Siempre, desde que el primero de sus recuerdos aparece en su memoria, quiso estar allí.
¿Quién sería capaz de sentir tanta paz como ella en estos momentos? La respuesta era segura, nadie, pues era ella quien estaba allí. Ella y nadie más.
El suave césped acaricia sus piernas mientras la brisa cálida del atardecer se encarga de danzar con su largo cabello platinado. El sol, se despide de ella abrazándola con tímidos rayos de luz que revelan las pequeñas marcas de los años alrededor de sus ojos negros, su cansada piel cobriza, su boca aún llena de vida.
La brisa comienza a convertirse en viento. Las hojas del libro que duerme abierto de par en par a su lado comienzan a mecerse, llegando así hasta la última página en blanco. Las ramas viejas de los árboles que la acogen comienzan a crujir, se quejan del frío. La luna se alza en todo su esplendor, saludándole, indicándole que es hora de partir.
Un suspiro y aprieta la taza de café caliente que descansa en sus manos viejas pero tenaces. Los recuerdos se agolpan en su cabeza. Uno sobre otro. Imágenes nítidas de una vida completa, momentos, objetos, lugares, personas, sentimientos…
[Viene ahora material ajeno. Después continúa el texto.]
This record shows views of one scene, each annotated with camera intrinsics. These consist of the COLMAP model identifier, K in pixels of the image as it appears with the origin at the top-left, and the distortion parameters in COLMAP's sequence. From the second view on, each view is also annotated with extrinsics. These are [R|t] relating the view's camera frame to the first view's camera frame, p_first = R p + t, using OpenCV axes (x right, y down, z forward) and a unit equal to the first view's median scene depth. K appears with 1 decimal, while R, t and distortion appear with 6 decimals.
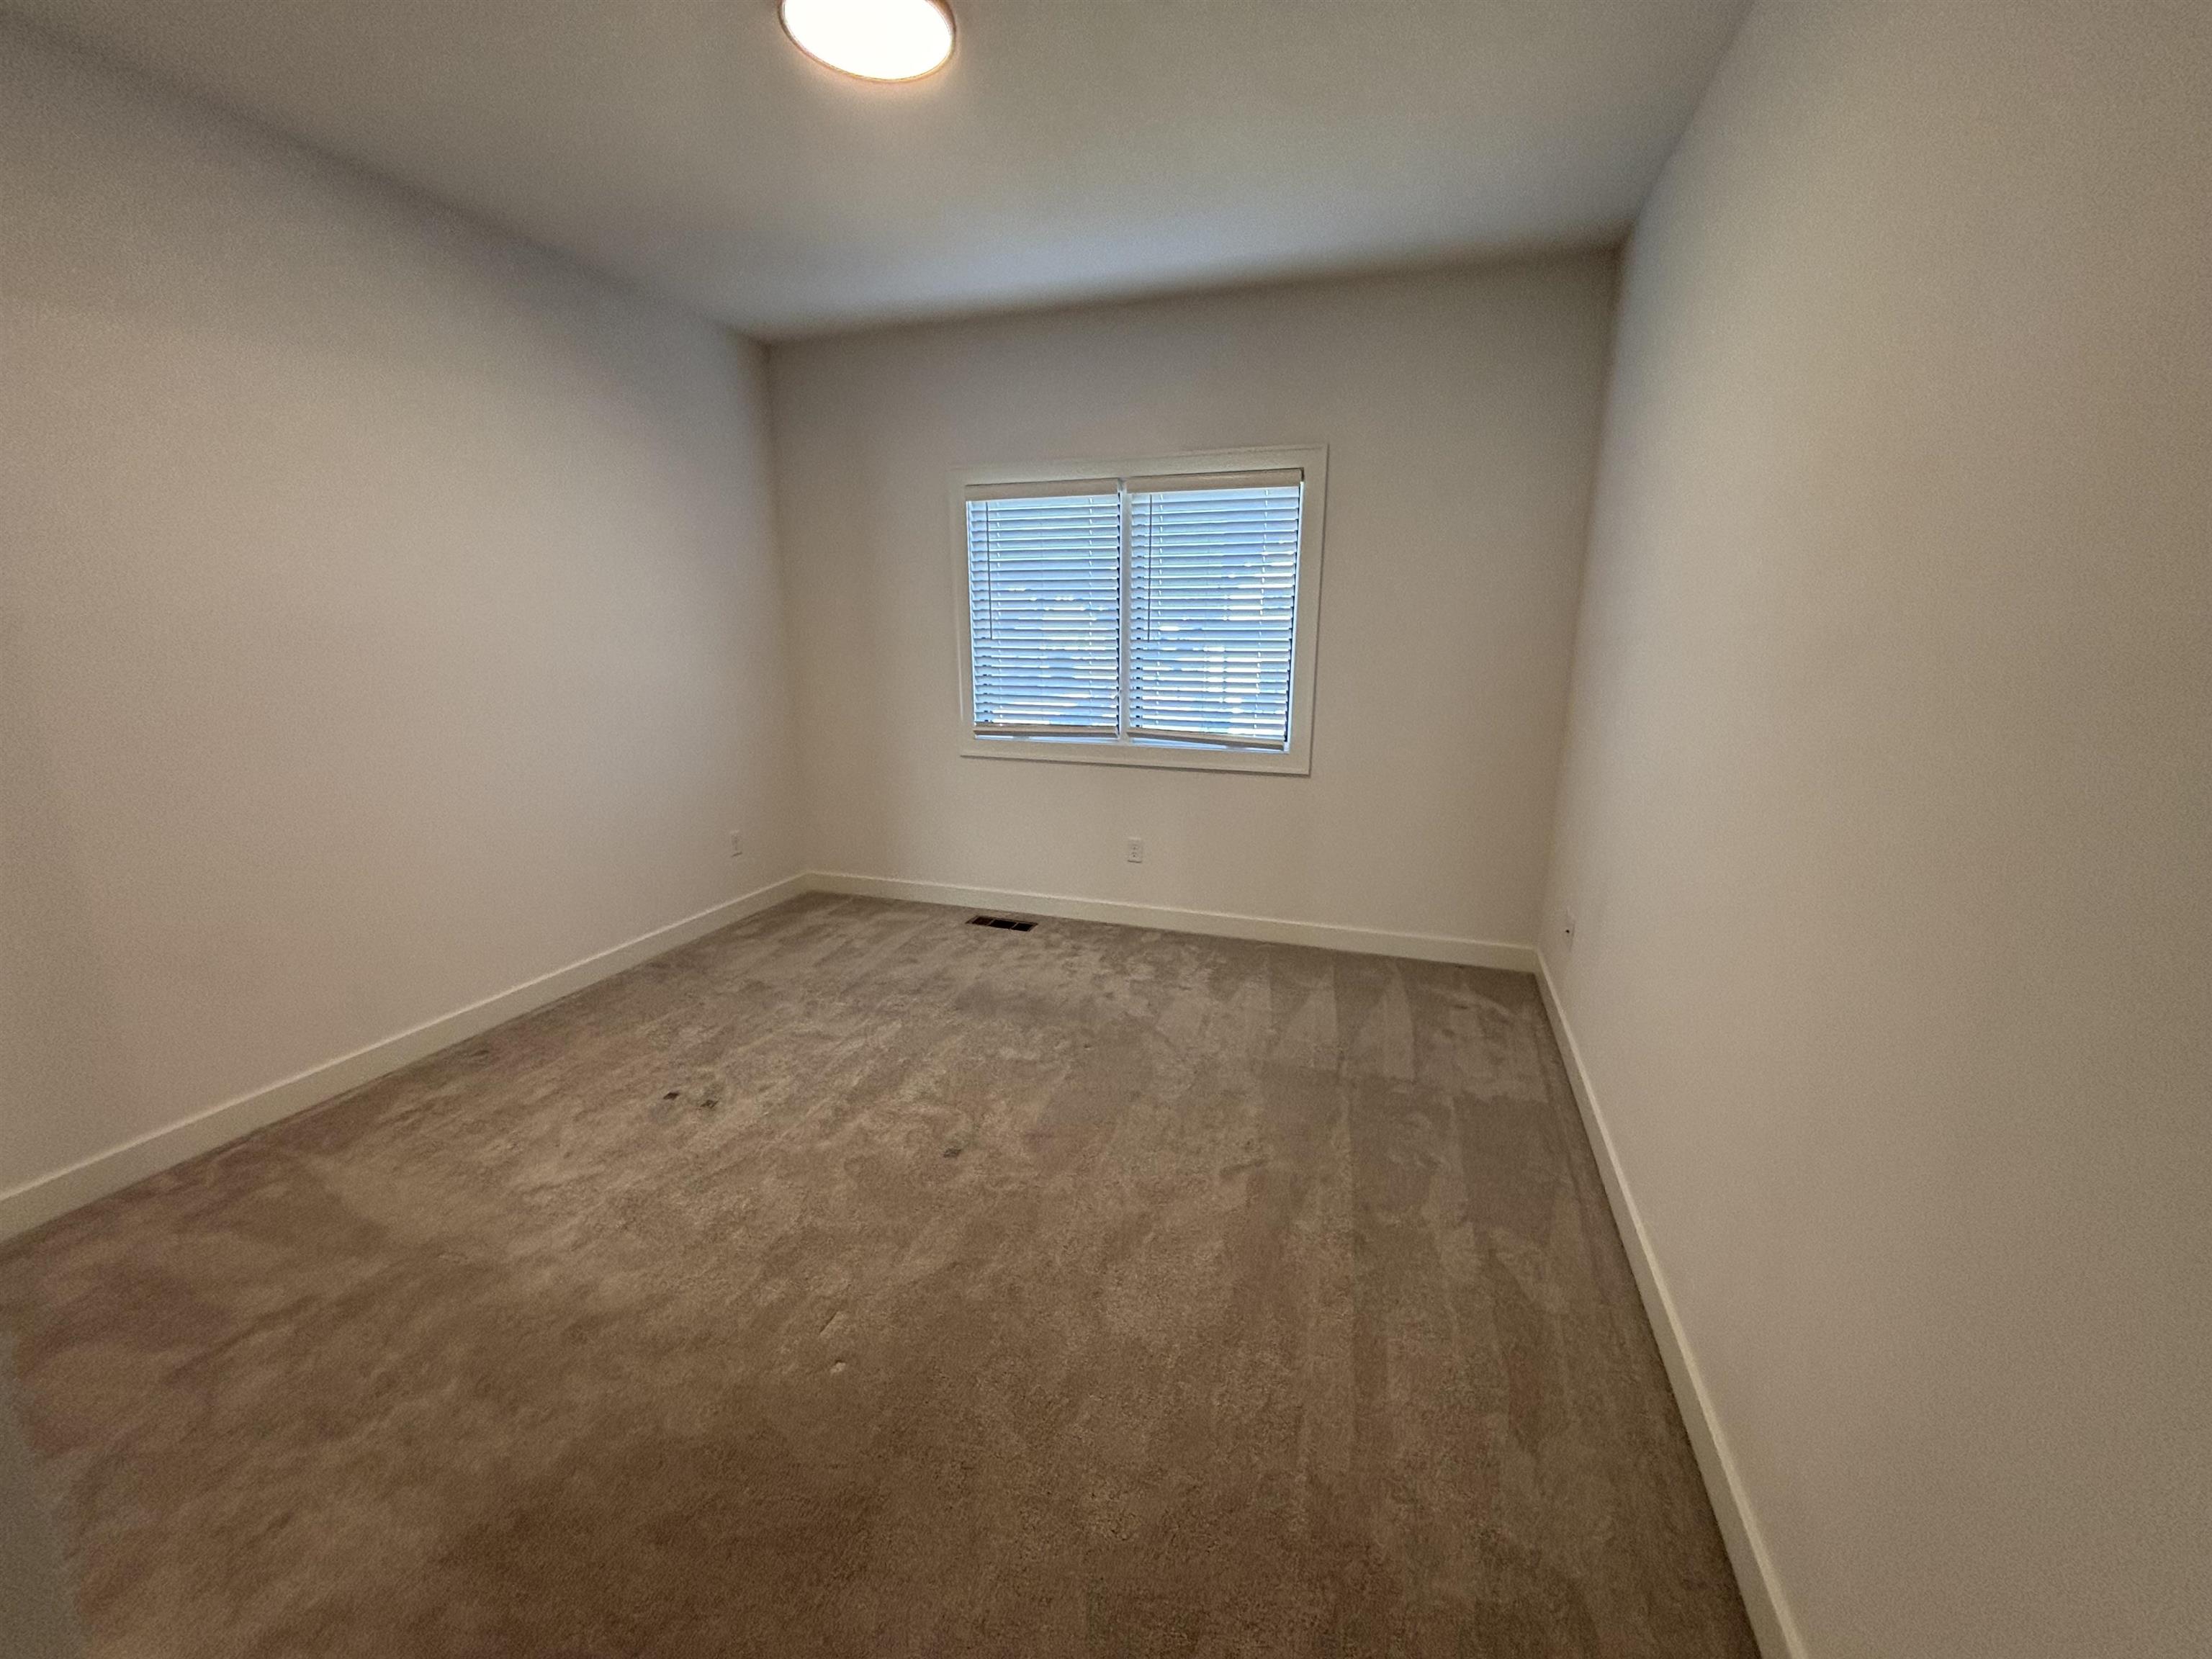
lens RADIAL K [[902.3, 0, 1092.9], [0, 902.3, 838.8], [0, 0, 1]] dist [0.004304, 0.002501]
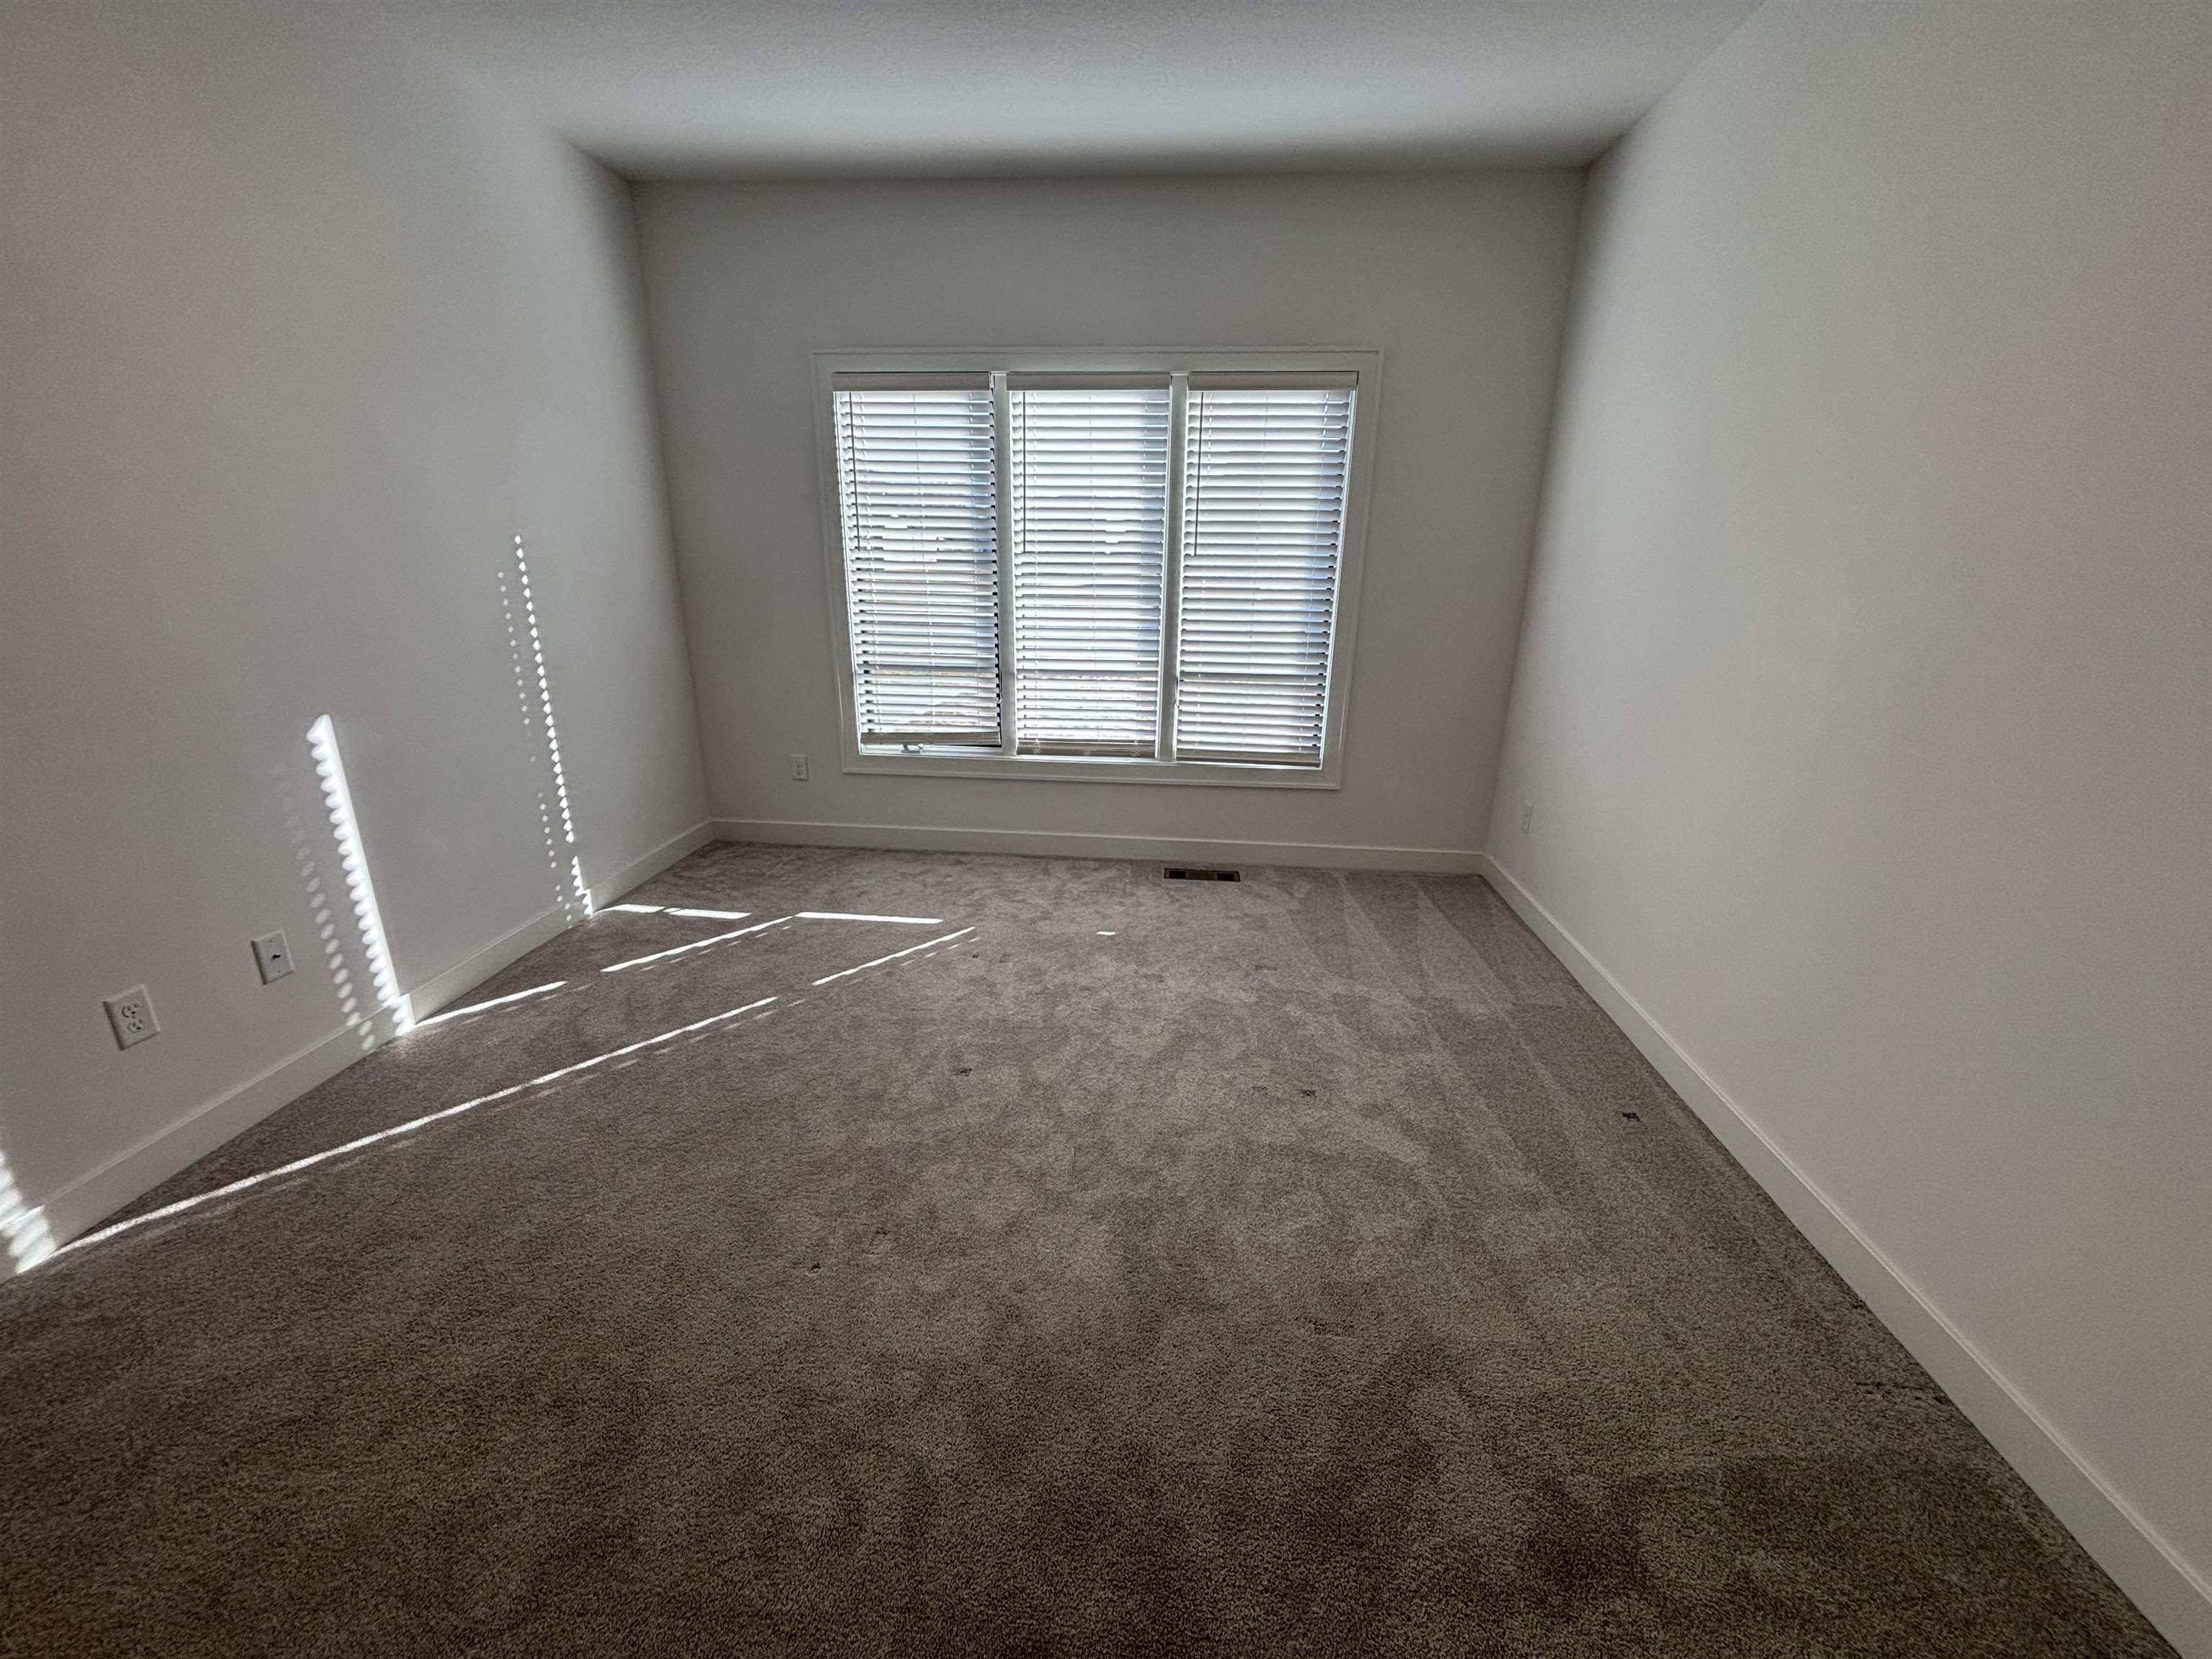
lens RADIAL K [[902.3, 0, 1116.8], [0, 902.3, 838.4], [0, 0, 1]] dist [0.004304, 0.002501]
pose [[0.968480, -0.068152, 0.239588, -0.268779], [0.046354, 0.994352, 0.095475, -0.022809], [-0.244741, -0.081360, 0.966169, 0.095690]]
Evocar todos los recuerdos de una vida se nos podría hacer imposible y sin embargo, por su mente corren ahora sin cesar cada uno de los segundos de este viaje tan largo e impredecible. Le asombraba de sobremanera lo mucho que había vivido, lo mucho que había sufrido y aún con ello a cuestas, lo muy feliz que había sido. Inmensamente feliz.
El viento comienza a desaparecer. El ambiente se vuelve más cálido. El cielo se aclara. El sol quiere salir. La luna le apresura…
La noche se apaga. La última página del libro. El destino del viaje. El café se enfría…
Nada más que hacer. Una sonrisa sincera adorna su rostro y se deja embriagar por el aroma de una vida bien vivida.